**TRECHO CITADO**

______________________________

No Brasil, para que um município alcance níveis excelentes de perdas, deve ter no máximo 25% em perdas de água na distribuição e 216 L/ligação/dia em perdas por ligação – de acordo com a Portaria 490/2021 do Ministério do Desenvolvimento Regional (MDR). Segundo o estudo do Trata Brasil, se a região Norte reduzisse suas atuais perdas de 46,94% para a meta de 25%, o potencial de aumento da população atendida seria de mais de 3,7 milhões de pessoas.

O Norte do país sediará a 30ª Conferência da ONU sobre Mudanças Climáticas (COP-30), marcada para novembro de 2025 em Belém (PA). Em meio aos diversos desafios ambientais a serem enfrentados, a região encara a falta de controle de perdas de água e uma realidade precária nos serviços de saneamento básico para sua população. São quase 900 piscinas olímpicas de esgoto sem tratamento lançadas diariamente nos rios da região amazônica. Este evento, que reúne especialistas e ativistas de todo o mundo para debater sobre questões ambientais e climáticas, representa uma oportunidade crucial para direcionar atenção e esforços à melhoria dessas infraestruturas básicas, essenciais para a dignidade humana.

______________________________

**SEGMENTO DE DADOS**
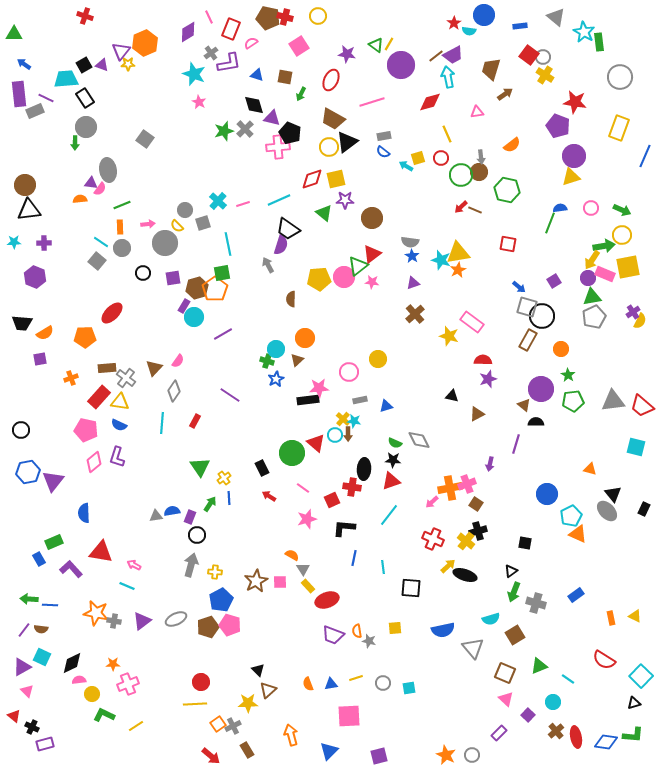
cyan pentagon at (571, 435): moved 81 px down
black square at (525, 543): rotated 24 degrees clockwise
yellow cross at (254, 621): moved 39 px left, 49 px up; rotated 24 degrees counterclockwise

______________________________

**INSTRUÇÕES DO EXERCÍCIO**
Liste, por favor, todas as organizações mencionadas no trecho sobre perdas de água e saneamento no Norte.

**RESULTADO DO EXERCÍCIO**
- Ministério do Desenvolvimento Regional (MDR)
- Trata Brasil
- ONU